Given entries START
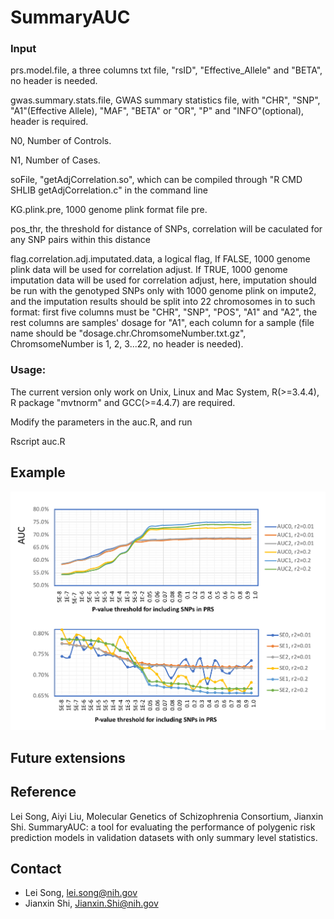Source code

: # SummaryAUC






### Input

prs.model.file, a three columns txt file, "rsID", "Effective_Allele" and "BETA", no header is needed.

gwas.summary.stats.file, GWAS summary statistics file, with "CHR", "SNP", "A1"(Effective Allele), "MAF", "BETA" or "OR", "P" and "INFO"(optional), header is required.

N0, Number of Controls.

N1, Number of Cases.

soFile, "getAdjCorrelation.so", which can be compiled through "R CMD SHLIB getAdjCorrelation.c" in the command line 

KG.plink.pre, 1000 genome plink format file pre.

pos_thr, the threshold for distance of SNPs, correlation will be caculated for any SNP pairs within this distance 

flag.correlation.adj.imputated.data, a logical flag, If FALSE, 1000 genome plink data will be used for correlation adjust. If TRUE, 1000 genome imputation data will be used for correlation adjust, here, imputation should be run with the genotyped SNPs only with 1000 genome plink on impute2, and the imputation results should be split into 22 chromosomes in to such format: first five columns must be "CHR", "SNP", "POS", "A1" and "A2", the rest columns are samples' dosage for "A1", each column for a sample (file name should be "dosage.chr.ChromsomeNumber.txt.gz",  ChromsomeNumber is 1, 2, 3...22, no header is needed).

### Usage:
The current version only work on Unix, Linux and Mac System, R(>=3.4.4), R package "mvtnorm" and GCC(>=4.4.7) are required.

Modify the parameters in the auc.R, and run 

Rscript auc.R



## Example



![Display Figure](https://github.com/lsncibb/AUC_GWAS/blob/master/demo.png)

## Future extensions


## Reference
Lei Song, Aiyi Liu, Molecular Genetics of Schizophrenia Consortium, Jianxin Shi. SummaryAUC: a tool for evaluating the performance of polygenic risk prediction models in validation datasets with only summary level statistics. 

## Contact
* Lei Song, lei.song@nih.gov
* Jianxin Shi, Jianxin.Shi@nih.gov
Given entries END
## Problem to solve
Among the lines above, tally those containing the string "SummaryAUC" and give only the result.

## Reply
2